- _Source data_
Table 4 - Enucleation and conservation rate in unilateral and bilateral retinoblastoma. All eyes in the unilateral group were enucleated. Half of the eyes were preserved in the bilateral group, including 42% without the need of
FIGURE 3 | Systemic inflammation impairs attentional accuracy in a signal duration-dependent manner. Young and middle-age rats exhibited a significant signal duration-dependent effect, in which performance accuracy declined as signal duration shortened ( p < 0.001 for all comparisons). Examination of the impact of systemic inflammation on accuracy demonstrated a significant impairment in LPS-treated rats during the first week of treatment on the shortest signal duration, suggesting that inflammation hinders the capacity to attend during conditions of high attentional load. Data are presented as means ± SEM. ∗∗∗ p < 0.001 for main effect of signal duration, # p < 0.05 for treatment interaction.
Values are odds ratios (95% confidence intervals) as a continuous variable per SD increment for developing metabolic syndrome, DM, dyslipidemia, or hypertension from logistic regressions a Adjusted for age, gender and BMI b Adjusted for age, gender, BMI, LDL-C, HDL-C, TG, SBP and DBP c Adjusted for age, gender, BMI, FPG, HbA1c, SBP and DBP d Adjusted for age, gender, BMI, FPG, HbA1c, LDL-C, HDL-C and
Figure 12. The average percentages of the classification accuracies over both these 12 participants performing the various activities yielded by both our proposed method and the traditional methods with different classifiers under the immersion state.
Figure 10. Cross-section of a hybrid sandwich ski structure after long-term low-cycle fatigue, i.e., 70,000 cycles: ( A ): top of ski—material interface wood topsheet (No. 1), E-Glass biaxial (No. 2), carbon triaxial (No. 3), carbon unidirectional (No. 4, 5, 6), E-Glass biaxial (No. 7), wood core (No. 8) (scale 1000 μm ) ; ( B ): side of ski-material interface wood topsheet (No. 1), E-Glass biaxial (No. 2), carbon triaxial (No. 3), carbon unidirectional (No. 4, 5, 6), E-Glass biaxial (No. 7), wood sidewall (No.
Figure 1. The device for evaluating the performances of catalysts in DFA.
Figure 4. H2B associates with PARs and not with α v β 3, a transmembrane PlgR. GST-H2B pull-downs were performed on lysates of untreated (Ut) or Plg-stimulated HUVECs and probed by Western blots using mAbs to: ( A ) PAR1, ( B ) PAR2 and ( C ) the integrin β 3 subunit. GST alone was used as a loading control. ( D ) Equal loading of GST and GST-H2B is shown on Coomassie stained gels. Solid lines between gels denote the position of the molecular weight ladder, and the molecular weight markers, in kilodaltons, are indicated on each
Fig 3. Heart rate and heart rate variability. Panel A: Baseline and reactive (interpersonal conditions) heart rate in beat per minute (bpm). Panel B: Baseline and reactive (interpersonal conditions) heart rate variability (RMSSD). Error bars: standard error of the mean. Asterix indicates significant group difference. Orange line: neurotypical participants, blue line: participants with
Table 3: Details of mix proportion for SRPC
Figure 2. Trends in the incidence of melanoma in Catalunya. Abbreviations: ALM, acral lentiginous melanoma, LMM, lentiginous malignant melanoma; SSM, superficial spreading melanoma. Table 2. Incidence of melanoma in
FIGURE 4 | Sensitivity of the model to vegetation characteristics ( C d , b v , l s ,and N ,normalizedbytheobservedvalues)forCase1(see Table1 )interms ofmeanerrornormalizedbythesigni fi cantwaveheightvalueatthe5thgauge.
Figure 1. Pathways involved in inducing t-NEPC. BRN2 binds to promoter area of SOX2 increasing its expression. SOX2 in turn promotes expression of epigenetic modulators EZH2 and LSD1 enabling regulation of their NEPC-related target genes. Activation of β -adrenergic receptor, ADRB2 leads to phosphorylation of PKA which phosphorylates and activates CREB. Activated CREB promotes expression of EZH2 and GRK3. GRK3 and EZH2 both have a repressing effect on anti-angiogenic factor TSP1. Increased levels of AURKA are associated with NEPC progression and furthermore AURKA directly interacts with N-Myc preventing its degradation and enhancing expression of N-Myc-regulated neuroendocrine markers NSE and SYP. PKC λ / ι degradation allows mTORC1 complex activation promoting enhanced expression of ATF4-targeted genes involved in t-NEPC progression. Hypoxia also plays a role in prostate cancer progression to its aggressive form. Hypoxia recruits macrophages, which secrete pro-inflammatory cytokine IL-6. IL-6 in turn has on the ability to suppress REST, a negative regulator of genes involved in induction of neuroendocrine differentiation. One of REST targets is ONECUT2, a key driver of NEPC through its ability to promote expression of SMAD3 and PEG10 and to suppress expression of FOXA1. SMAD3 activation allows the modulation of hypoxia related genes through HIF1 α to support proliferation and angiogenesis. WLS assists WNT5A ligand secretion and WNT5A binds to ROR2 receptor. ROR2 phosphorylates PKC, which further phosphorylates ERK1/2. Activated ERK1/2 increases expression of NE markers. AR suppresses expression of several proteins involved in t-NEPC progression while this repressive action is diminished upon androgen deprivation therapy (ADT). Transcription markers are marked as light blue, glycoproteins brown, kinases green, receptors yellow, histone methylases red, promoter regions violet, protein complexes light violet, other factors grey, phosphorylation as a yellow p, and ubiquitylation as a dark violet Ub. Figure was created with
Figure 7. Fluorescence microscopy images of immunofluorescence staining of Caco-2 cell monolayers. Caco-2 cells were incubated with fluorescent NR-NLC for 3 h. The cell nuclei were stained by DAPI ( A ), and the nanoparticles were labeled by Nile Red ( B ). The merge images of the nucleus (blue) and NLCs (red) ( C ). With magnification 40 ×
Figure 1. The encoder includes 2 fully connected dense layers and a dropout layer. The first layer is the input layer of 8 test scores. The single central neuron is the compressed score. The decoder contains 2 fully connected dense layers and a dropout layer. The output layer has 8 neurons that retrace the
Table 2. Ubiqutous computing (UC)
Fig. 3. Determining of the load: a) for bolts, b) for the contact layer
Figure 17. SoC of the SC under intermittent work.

- _WHAT THE EXERCISE ASKS_
Please reproduce exactly the lines from the first one of the records above through the line containing "FIGURE 3 | Systemic", both included, and nothing else.

- _RESULT OF THIS TASK_
Table 4 - Enucleation and conservation rate in unilateral and bilateral retinoblastoma. All eyes in the unilateral group were enucleated. Half of the eyes were preserved in the bilateral group, including 42% without the need of
FIGURE 3 | Systemic inflammation impairs attentional accuracy in a signal duration-dependent manner. Young and middle-age rats exhibited a significant signal duration-dependent effect, in which performance accuracy declined as signal duration shortened ( p < 0.001 for all comparisons). Examination of the impact of systemic inflammation on accuracy demonstrated a significant impairment in LPS-treated rats during the first week of treatment on the shortest signal duration, suggesting that inflammation hinders the capacity to attend during conditions of high attentional load. Data are presented as means ± SEM. ∗∗∗ p < 0.001 for main effect of signal duration, # p < 0.05 for treatment interaction.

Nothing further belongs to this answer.